The cocktail menu at Willow is all mine. (Even that is kind of misleading because it's a million ideas that get passed around the kitchen and front-of-house.) My favorite cocktail on the menu is called the Crybaby. It's a really stupid name because I couldn't think of a name, but it has a bunch of different sour components: sour beer, yogurt whey, lemon. And it's also got rosemary syrup, and it comes out like a cross between a gin fizz and a sour. We're using this oaked gin. There are a bazillion different kinds of gins right now, and oaked gins almost have whiskey characteristics to them. In that sense, this drink is almost closer to an extremely herbal whiskey sour.

MAKE IT: The Crybaby

I was recently at a bar in San Francisco, and my friends who work there were complaining about how the new bar-backs don't know their shit. But all the best restaurants I've worked at have a really good back-of-house/front-of-house relationship. When you work in a smaller establishment, there's an empathy between the two sides. That's why they call it family meal. Everyone sits down and eats together—the calm before the storm.

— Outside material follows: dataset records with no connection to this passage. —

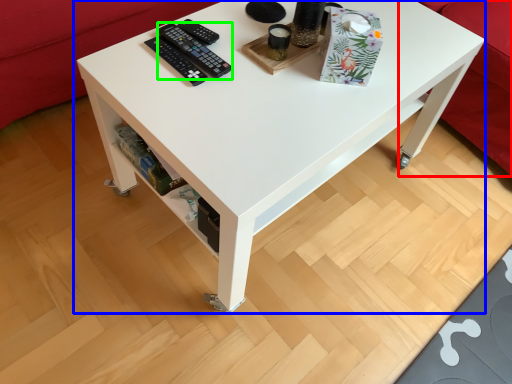
Question: Estimate the real-world distances between objects in this image. Which object is closer to couch (highlighted by a red box), table (highlighted by a blue box) or control (highlighted by a green box)?

Choices:
 (A) table
 (B) control

Answer: (A)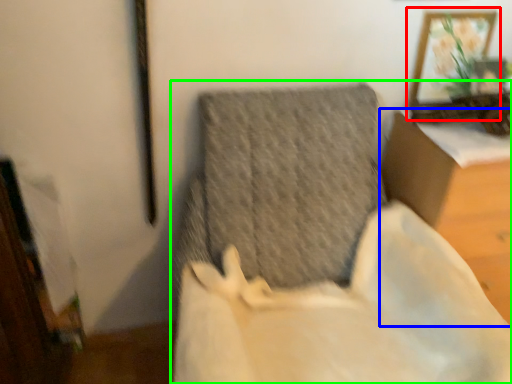
Question: Estimate the real-world distances between objects in this image. Which object is farther from picture frame (highlighted by a red box), furniture (highlighted by a blue box) or furniture (highlighted by a green box)?

Choices:
 (A) furniture
 (B) furniture

Answer: (B)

Different bartenders have different levels of confidence, or arrogance—a "vision" or whatever. But when I first started in dive bars, it was all about sneering at the customers who didn't know how to order, who would order a Long Island Iced Tea. But if someone orders a Long Island Iced Tea, you should know how to make it. You might internally be like, motherfucker!, but you should be able to put one together. Part of this job is gauging what a customer wants.

Balance is always there—you should have something for everyone, even the occasional people who are annoying. If someone orders a vodka martini extra dry, what they really want is a big bowl of ice-cold booze.

And you know what? That's fine. If someone in their 60s comes in and orders that, and they know that's what they want, who am I to tell them otherwise?